Extracted material →
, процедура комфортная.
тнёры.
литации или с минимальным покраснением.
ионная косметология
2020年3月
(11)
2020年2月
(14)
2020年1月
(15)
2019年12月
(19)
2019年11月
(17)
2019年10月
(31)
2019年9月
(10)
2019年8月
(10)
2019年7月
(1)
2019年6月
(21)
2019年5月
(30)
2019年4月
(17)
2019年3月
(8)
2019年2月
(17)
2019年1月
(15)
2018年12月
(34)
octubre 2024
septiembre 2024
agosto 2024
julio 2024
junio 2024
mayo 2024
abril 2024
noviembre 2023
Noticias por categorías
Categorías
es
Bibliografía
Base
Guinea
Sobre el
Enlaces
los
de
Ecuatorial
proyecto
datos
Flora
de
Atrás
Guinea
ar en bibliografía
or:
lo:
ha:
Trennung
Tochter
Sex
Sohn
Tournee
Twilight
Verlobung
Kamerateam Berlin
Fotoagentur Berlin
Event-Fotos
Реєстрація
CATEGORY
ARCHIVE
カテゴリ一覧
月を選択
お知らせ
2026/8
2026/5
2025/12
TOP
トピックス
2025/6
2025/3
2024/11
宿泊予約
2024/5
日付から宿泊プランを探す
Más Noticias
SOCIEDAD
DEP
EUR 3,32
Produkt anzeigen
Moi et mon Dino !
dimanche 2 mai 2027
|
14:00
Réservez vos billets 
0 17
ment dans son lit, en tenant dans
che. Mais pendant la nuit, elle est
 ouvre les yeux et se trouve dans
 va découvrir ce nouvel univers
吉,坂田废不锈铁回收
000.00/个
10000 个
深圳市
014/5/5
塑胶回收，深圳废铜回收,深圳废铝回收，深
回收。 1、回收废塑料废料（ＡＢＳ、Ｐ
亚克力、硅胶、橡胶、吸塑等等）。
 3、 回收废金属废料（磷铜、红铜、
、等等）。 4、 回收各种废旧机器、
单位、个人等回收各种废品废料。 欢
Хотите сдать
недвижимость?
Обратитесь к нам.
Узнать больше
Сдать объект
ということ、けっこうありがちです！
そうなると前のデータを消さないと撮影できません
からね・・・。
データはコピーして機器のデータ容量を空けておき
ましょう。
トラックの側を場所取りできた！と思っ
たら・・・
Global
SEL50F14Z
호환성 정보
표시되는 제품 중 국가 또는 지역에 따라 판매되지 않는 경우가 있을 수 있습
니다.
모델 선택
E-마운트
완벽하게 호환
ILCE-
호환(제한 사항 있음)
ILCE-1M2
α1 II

Your objective →
Give the number of lines in the records that contain the word "Noticias", and write nothing else.

Exercise output →
2